Yarrawonga Chronicle



Queensland fruit fly (Qfly) is not generally a problem to commercial orchardist­s in late winter, spring and early summer. This is because most of their fruit does not ripen until late summer and autumn. However, smaller quantities of mixed fruiting crops are planted in house yards of commercial horticultu­ral properties and these can assist in producing localised population­s of Qfly that continue in small numbers and expand significan­tly when main crops in orchards ripen.

Fruit fly traps are an ideal way of determinin­g whether or not Qfly is present in your orchard or near the house and outbuildin­gs. It is recommende­d traps are deployed all year round. Traps should be moved out of deciduous orchards in winter to warmer areas and areas with evergreen plants as this is where Qfly seek refuge over winter. Female-biased traps should be placed in evergreen plants (e.g. lemon tree) that are situated near the house, packing shed or other relatively warm positions.

Fruit fly baits are the best method for controllin­g fruit flies before their population­s get too big to handle through baiting alone. Bait applicatio­ns should commence as per label directions once Qfly are detected in traps, particular­ly in the case infested fruit is found in or near your crop.
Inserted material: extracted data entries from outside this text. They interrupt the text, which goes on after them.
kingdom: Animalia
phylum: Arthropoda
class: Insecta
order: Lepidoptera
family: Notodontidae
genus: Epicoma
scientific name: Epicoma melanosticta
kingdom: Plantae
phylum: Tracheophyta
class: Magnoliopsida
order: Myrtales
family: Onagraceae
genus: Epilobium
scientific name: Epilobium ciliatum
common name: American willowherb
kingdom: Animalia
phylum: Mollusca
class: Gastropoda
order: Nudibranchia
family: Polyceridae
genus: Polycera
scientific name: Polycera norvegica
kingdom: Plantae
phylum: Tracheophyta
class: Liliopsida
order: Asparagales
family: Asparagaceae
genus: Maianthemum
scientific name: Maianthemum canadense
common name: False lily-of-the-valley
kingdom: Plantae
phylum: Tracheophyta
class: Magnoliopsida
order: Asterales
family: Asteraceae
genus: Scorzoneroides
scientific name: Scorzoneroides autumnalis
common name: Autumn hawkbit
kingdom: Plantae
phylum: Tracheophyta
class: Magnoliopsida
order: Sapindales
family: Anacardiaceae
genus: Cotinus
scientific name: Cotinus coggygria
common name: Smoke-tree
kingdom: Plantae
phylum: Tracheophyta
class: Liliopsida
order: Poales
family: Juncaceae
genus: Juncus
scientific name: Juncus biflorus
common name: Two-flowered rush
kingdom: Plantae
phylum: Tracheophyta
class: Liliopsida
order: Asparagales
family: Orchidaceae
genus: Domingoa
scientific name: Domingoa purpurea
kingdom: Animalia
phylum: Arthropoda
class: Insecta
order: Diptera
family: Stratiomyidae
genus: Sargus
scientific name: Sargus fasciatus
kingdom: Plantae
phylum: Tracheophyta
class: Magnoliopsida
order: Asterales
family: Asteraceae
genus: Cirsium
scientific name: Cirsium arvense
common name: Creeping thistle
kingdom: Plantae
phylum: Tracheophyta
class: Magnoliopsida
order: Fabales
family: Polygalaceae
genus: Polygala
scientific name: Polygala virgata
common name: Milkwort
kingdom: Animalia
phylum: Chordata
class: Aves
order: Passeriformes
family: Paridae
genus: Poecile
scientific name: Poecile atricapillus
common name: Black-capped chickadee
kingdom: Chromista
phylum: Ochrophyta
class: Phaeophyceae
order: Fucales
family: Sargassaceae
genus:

Other measures critical to the control of fruit fly include:

• Remove and use or destroy nearby fruit left on trees during winter – in the orchard, house yard and front yard

If you see fruit trees on Crown land, creek banks, abandoned premises or roadsides let your Council or the Regional Fruit Fly Office know

Remove fruiting plants you no longer need

Use fruit fly traps to assess if and when Qfly are present

Check any fruit that is present near your orchard for signs of Qfly – sting marks on the fruit surface, softening patches in the fruit flesh, eggs and or larvae in fruit Ensure you have access to baits and approved pesticides for Qfly control if trap numbers get too high

The region’s August weather outlook indicates Qfly that survive winter will be able to emerge from their winter refuges in greater numbers than normal. Forecasts predict a 70-75% chance of above average rainfall, a 50-60% chance of higher than average maximum temperatur­es and a 75-80% chance of above average minimum temperatur­es.